URAL 1725. Sold Out!（数学啊 ）

题目链接：http://acm.timus.ru/problem.aspx?space=1&num=1725

Every fall, all movies are shown to a full house at one of the most popular cinema theatres in Yekaterinburg because students like to spend their time sitting in a cosy chair and watching a movie instead
of attending lectures and seminars. Unfortunately, the distance between the rows of seats in the cinema hall is small, and people constantly stumble over other people's feet as they get to their seats before the film exhibition. Entering the hall, a visitor
chooses from which end of the row (left or right) he will make his way to his seat. He chooses it in such a way that the number of people over whose feet he will stumble will be minimal. If these numbers are equal for the left and right ends, the visitor chooses
the end of the row which is closer to his seat.

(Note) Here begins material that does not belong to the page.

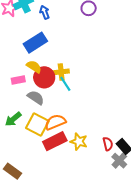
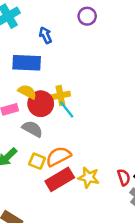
blue arrow: (45, 12) -> (45, 35), moved
blue rectangle: (35, 43) -> (27, 63), turned 40
yellow square: (37, 125) -> (37, 161), size x0.6

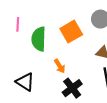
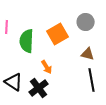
black cross: (72, 88) -> (39, 88), moved

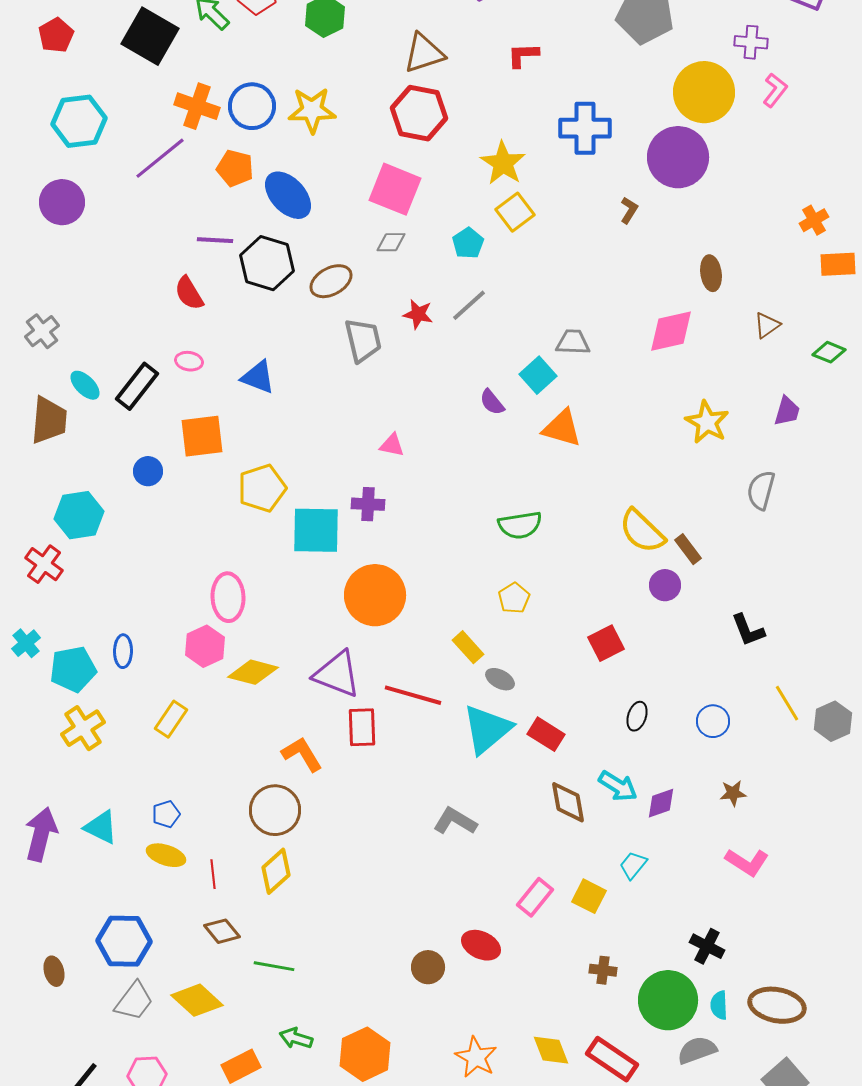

Student of the Department of Philosophy Vasya is an enthusiastic movie-goer and an equally enthusiastic hater of mathematics. He was the first to buy a ticket to the first exhibition of a new movie.
When Vasya entered the hall and sat down in his seat, he saw that other seats in the row were still unoccupied. Vasya knew that by the time the exhibition started the hall would be full. Therefore, quite a number of other visitors would stumble over his feet
while getting to their seats. Despite his hatred for mathematics, Vasya was able to instantly estimate the maximal number of people that would stumble over his feet before the exhibition. Can you do the same?

Input

The only input line contains the total number of seats n in the row where Vasya is sitting and the number of his seat k (1 ≤ k ≤ n ≤ 50; n is even). These
integers are separated with a space. The seats in the row are numbered starting with one.

Output

Output the maximal number of people who would stumble over Vasya's feet.

Sample

input	output
4 1	1

代码如下：

#include <cstdio>
int main()
{
    int n, k;
    while(~scanf("%d%d",&n,&k))
    {
        int ans;
        if(n == 2)//两边
        {
            ans = 0;
        }
        else if(k <= n/2)
        {
            ans = n-2-k;
        }
        else
        {
            ans = k-3;
        }
        printf("%d\n",ans);
    }
    return 0;
}